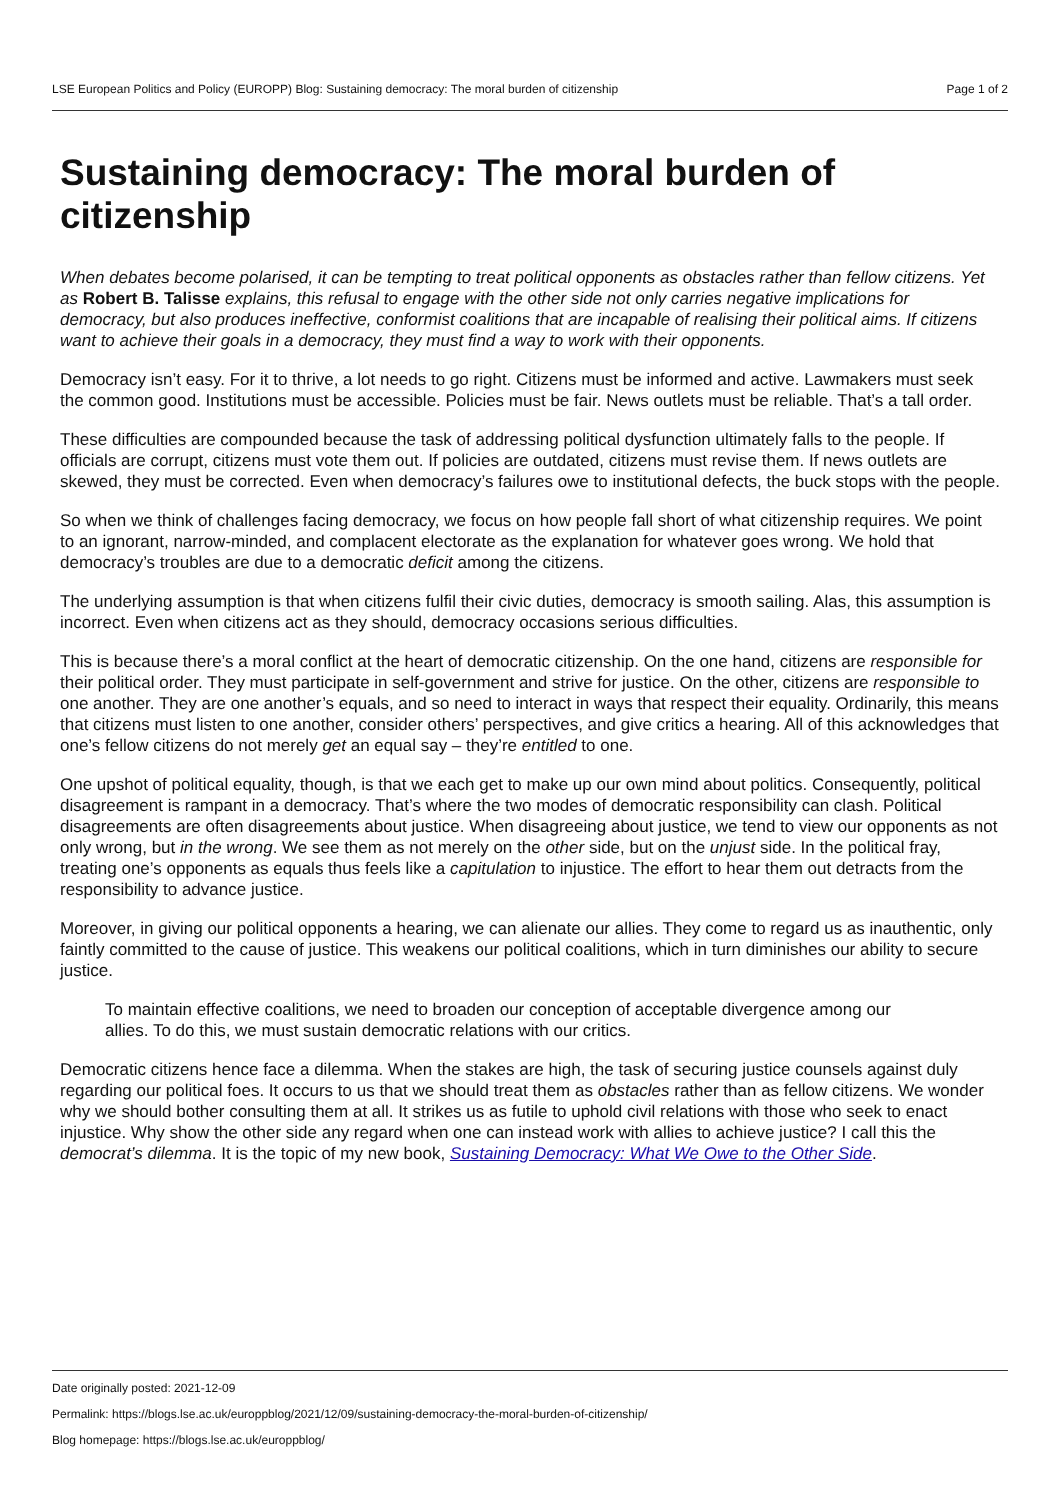LSE European Politics and Policy (EUROPP) Blog: Sustaining democracy: The moral burden of citizenship Page 1 of 2
Sustaining democracy: The moral burden of citizenship
When debates become polarised, it can be tempting to treat political opponents as obstacles rather than fellow citizens. Yet as Robert B. Talisse explains, this refusal to engage with the other side not only carries negative implications for democracy, but also produces ineffective, conformist coalitions that are incapable of realising their political aims. If citizens want to achieve their goals in a democracy, they must find a way to work with their opponents.
Democracy isn’t easy. For it to thrive, a lot needs to go right. Citizens must be informed and active. Lawmakers must seek the common good. Institutions must be accessible. Policies must be fair. News outlets must be reliable. That’s a tall order.
These difficulties are compounded because the task of addressing political dysfunction ultimately falls to the people. If officials are corrupt, citizens must vote them out. If policies are outdated, citizens must revise them. If news outlets are skewed, they must be corrected. Even when democracy’s failures owe to institutional defects, the buck stops with the people.
So when we think of challenges facing democracy, we focus on how people fall short of what citizenship requires. We point to an ignorant, narrow-minded, and complacent electorate as the explanation for whatever goes wrong. We hold that democracy’s troubles are due to a democratic deficit among the citizens.
The underlying assumption is that when citizens fulfil their civic duties, democracy is smooth sailing. Alas, this assumption is incorrect. Even when citizens act as they should, democracy occasions serious difficulties.
This is because there’s a moral conflict at the heart of democratic citizenship. On the one hand, citizens are responsible for their political order. They must participate in self-government and strive for justice. On the other, citizens are responsible to one another. They are one another’s equals, and so need to interact in ways that respect their equality. Ordinarily, this means that citizens must listen to one another, consider others’ perspectives, and give critics a hearing. All of this acknowledges that one’s fellow citizens do not merely get an equal say – they’re entitled to one.
One upshot of political equality, though, is that we each get to make up our own mind about politics. Consequently, political disagreement is rampant in a democracy. That’s where the two modes of democratic responsibility can clash. Political disagreements are often disagreements about justice. When disagreeing about justice, we tend to view our opponents as not only wrong, but in the wrong. We see them as not merely on the other side, but on the unjust side. In the political fray, treating one’s opponents as equals thus feels like a capitulation to injustice. The effort to hear them out detracts from the responsibility to advance justice.
Moreover, in giving our political opponents a hearing, we can alienate our allies. They come to regard us as inauthentic, only faintly committed to the cause of justice. This weakens our political coalitions, which in turn diminishes our ability to secure justice.
To maintain effective coalitions, we need to broaden our conception of acceptable divergence among our allies. To do this, we must sustain democratic relations with our critics.
Democratic citizens hence face a dilemma. When the stakes are high, the task of securing justice counsels against duly regarding our political foes. It occurs to us that we should treat them as obstacles rather than as fellow citizens. We wonder why we should bother consulting them at all. It strikes us as futile to uphold civil relations with those who seek to enact injustice. Why show the other side any regard when one can instead work with allies to achieve justice? I call this the democrat’s dilemma. It is the topic of my new book, Sustaining Democracy: What We Owe to the Other Side.
Date originally posted: 2021-12-09
Permalink: https://blogs.lse.ac.uk/europpblog/2021/12/09/sustaining-democracy-the-moral-burden-of-citizenship/
Blog homepage: https://blogs.lse.ac.uk/europpblog/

Problem statement: Line by line, check the material above for the word "https", then give the number of lines that hold it and nothing else.

Solved exercise: 2